Postaccident examination revealed all of the engine mounts were intact. Linkages from the cockpit controls to both the power turbine governor and the fuel control unit were checked with no anomalies noted. The bleed valve was open and all external air, fuel, and oil line connections were at least finger-tight. The helicopter was equipped with an inlet particle separator, which was dirty but not obstructed. The gas generator (N1) rotor turned freely and was continuous from the starter generator to the compressor and first-stage turbine wheel. The compressor and first-stage turbine wheel were viewed via borescope with no anomalies noted. The power turbine (N2) rotor turned slightly in the drive direction, but rotation was impeded by output shaft damage from impact. The drive was continuous to the helicopter transmission. The N2 rotor freewheeled appropriately when turned opposite the direction of normal rotation. No foreign object damage was noted on the first-stage compressor blades, compressor inlet, or fourth-stage turbine wheel. The engine oil filter was examined with no significant debris observed, and the oil was normal in appearance. The oil reservoir was full of oil that appeared clean. The fuel nozzle primary and secondary orifices did not appear obstructed, and the air shroud displayed normal carbon sooting.

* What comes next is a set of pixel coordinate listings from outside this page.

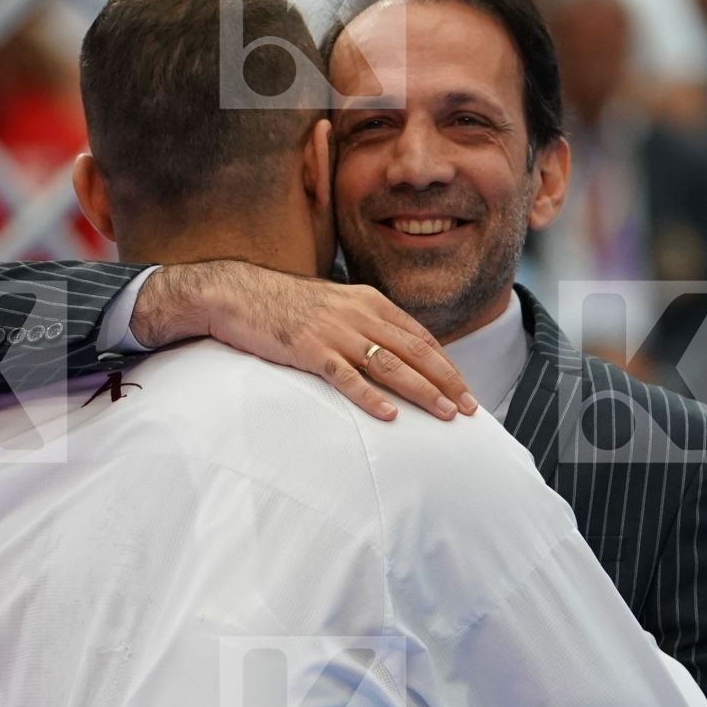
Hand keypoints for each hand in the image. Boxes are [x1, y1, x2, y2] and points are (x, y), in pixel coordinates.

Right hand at [132, 261, 476, 421]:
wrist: (236, 292)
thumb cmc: (284, 302)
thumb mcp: (334, 304)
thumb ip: (363, 323)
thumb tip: (391, 350)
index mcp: (368, 300)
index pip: (419, 335)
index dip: (446, 363)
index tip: (465, 388)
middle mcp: (358, 313)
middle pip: (414, 351)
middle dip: (447, 381)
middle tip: (470, 408)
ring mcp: (334, 331)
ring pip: (389, 364)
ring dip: (421, 390)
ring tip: (445, 412)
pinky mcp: (308, 349)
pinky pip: (346, 376)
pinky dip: (370, 396)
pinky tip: (389, 414)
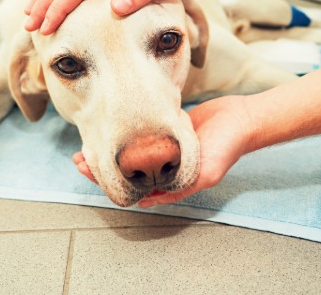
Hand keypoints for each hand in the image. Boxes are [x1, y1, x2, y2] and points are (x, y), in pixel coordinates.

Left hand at [71, 96, 255, 207]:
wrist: (240, 119)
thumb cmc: (225, 147)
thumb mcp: (204, 174)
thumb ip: (177, 189)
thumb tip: (145, 202)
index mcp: (170, 181)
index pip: (131, 186)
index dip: (107, 180)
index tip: (87, 169)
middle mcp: (164, 167)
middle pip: (124, 170)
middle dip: (101, 166)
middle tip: (79, 158)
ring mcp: (163, 149)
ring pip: (128, 153)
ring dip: (109, 150)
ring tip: (88, 145)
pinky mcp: (165, 131)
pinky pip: (139, 136)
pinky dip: (123, 136)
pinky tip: (109, 130)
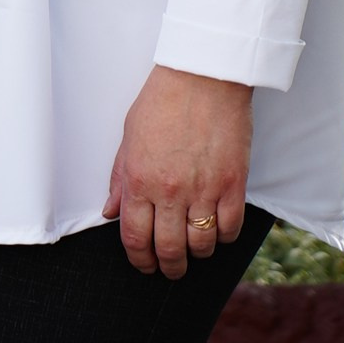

The engine was installed in a correlated test stand where it started on the first attempt and operated successfully for about one hour. During the engine test, no anomalies or power perturbations were noted. The engine satisfactorily met all specified test conditions to include start time, governor droop, anti-ice, three decelerations/accelerations, and five power calibration points.

Fuel

The helicopter’s mounted fuel filter was full of fuel that contained debris on the input (pre-filter) side. The fuel retained from that filter was dark in appearance. The engine-mounted fuel filter bowl contained a residual amount of fuel that was also dark in appearance. Due to the damaged landing skids, fuel could not be drained from the main tank.

The FAA Aviation Fuels Research Laboratory analyzed samples from the helicopter, revealing contamination and degradation. The visual inspection of the unfiltered fuel showed a dark cloudy appearance with suspended particulates. After filtering, the fuel was still visibly dark, and heavier gum deposits were found on the filters. These gums, identified as the oxidation products of Jet-A fuel, were present in concentrations about 10 times higher than a control sample.

Further testing revealed that the fuels exhibited higher water content, density, dynamic viscosity, and kinematic viscosity than the control sample, which are indicative of fuel degradation. Some of the particulate matter appeared to be inorganic crystalline particles and degraded gel substances. Testing also showed a higher presence of oxygen, nitrogen, and chlorine in these fuel residues, supporting the evidence of advanced oxidation and contamination. Oxide particles were additionally found, which can originate from the fuel itself or result from the breakdown of tubing materials in the fuel system.

Based on energy-dispersive x-ray spectroscopy analyses of the concentrations of carbon, nitrogen and oxygen in the fuel, there was no evidence of diesel exhaust fluid contamination.

The FAA report concluded that the fuel samples displayed very low oxidative stability, substantial gum formation, and particulate contamination, all of which would compromise safe engine performance.

According to the engine maintenance manual:

It is very important that the entire aircraft and engine fuel system be maintained to the highest standards of cleanliness.

Rolls-Royce has conducted testing of apple jelly type contamination which shows it behaves differently than a solid contaminant. It can pass through various airframe and engine fuel filters undetected without actuating the impending bypass indicator, and it can cause partial or complete blockage of the fuel nozzle screen resulting in reduced engine performance or flameout.

If this gel-like material is detected at any point in the aircraft or engine fuel system, the entire airframe and engine fuel system must be inspected.

Warning: To prevent engine fuel system contamination, which could cause engine flameout, an external low-pressure fuel filter must be used on any aircraft refueling from remote fueling sites (drums, etc.).